:: Your task ::
Every line of the entries below that carries the string "ДЕЙНОСТИ" should be copied.
++++ Raw data
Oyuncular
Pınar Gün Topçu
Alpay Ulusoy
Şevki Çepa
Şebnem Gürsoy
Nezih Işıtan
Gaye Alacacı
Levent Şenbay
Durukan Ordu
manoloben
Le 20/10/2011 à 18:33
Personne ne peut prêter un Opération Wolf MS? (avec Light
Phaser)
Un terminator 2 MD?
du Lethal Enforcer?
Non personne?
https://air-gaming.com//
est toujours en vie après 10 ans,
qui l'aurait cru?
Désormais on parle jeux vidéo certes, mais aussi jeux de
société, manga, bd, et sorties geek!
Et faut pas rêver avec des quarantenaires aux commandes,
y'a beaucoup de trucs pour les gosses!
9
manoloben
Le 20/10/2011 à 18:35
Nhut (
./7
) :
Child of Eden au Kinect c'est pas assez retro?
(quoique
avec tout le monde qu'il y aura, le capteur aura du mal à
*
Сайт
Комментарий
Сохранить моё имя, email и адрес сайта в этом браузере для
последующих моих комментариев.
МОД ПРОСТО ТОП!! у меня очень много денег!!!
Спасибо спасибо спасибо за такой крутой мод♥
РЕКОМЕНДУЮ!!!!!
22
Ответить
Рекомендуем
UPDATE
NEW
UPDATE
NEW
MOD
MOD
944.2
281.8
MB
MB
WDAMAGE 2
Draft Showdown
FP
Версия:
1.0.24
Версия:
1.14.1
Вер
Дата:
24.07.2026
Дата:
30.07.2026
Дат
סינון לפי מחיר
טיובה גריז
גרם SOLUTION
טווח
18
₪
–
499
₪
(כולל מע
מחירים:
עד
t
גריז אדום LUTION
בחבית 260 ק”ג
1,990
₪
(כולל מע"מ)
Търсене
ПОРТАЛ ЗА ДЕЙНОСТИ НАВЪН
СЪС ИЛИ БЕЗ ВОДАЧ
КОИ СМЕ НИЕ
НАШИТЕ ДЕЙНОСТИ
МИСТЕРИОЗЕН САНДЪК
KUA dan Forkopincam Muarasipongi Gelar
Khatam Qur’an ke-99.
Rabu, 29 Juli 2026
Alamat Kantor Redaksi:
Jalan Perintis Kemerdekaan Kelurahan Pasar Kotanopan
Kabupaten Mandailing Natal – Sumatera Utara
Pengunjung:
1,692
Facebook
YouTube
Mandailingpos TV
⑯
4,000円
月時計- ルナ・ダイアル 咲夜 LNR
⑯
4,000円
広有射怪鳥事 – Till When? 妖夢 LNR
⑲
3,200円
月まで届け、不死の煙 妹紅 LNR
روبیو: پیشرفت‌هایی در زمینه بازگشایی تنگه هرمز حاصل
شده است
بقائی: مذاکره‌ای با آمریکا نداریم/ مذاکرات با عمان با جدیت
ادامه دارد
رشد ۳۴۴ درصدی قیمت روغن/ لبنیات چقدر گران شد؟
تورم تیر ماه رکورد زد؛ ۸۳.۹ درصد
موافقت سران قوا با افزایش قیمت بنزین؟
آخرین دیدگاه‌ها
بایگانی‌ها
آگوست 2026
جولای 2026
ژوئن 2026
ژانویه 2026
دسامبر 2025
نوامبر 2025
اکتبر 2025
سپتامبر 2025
++++++++
:: Task answer ::
ПОРТАЛ ЗА ДЕЙНОСТИ НАВЪН
НАШИТЕ ДЕЙНОСТИ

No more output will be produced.